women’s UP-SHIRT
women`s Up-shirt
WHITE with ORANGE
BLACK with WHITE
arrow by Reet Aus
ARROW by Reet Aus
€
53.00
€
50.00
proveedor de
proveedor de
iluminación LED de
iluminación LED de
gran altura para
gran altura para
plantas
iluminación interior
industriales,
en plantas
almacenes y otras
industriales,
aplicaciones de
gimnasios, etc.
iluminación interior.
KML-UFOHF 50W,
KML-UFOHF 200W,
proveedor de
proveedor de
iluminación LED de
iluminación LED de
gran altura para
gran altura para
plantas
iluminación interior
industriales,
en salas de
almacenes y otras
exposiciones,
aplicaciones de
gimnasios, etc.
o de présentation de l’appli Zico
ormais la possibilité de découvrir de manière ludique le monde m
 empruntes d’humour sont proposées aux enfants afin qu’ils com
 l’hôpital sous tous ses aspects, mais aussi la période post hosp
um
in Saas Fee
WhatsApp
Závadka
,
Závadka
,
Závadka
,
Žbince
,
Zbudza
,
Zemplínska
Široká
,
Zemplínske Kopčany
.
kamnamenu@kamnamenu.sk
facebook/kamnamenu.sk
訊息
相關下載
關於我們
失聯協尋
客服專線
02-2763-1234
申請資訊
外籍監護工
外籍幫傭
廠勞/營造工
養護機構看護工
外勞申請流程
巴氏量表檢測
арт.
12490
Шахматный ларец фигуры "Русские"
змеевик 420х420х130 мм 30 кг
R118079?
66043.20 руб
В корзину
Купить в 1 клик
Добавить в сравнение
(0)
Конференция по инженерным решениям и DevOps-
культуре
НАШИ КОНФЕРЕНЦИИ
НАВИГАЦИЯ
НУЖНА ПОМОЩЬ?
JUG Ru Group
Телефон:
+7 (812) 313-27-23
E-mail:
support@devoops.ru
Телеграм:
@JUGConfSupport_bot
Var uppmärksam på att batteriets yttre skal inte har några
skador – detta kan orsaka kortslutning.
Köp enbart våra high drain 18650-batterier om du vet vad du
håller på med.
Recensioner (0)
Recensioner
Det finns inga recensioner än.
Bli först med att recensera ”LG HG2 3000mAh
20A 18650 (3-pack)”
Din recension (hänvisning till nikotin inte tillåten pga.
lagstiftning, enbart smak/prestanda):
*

⁂

Give back the material above word for word, from its very first line through the line containing "kamnamenu@kamnamenu.sk".

women’s UP-SHIRT
women`s Up-shirt
WHITE with ORANGE
BLACK with WHITE
arrow by Reet Aus
ARROW by Reet Aus
€
53.00
€
50.00
proveedor de
proveedor de
iluminación LED de
iluminación LED de
gran altura para
gran altura para
plantas
iluminación interior
industriales,
en plantas
almacenes y otras
industriales,
aplicaciones de
gimnasios, etc.
iluminación interior.
KML-UFOHF 50W,
KML-UFOHF 200W,
proveedor de
proveedor de
iluminación LED de
iluminación LED de
gran altura para
gran altura para
plantas
iluminación interior
industriales,
en salas de
almacenes y otras
exposiciones,
aplicaciones de
gimnasios, etc.
o de présentation de l’appli Zico
ormais la possibilité de découvrir de manière ludique le monde m
 empruntes d’humour sont proposées aux enfants afin qu’ils com
 l’hôpital sous tous ses aspects, mais aussi la période post hosp
um
in Saas Fee
WhatsApp
Závadka
,
Závadka
,
Závadka
,
Žbince
,
Zbudza
,
Zemplínska
Široká
,
Zemplínske Kopčany
.
kamnamenu@kamnamenu.sk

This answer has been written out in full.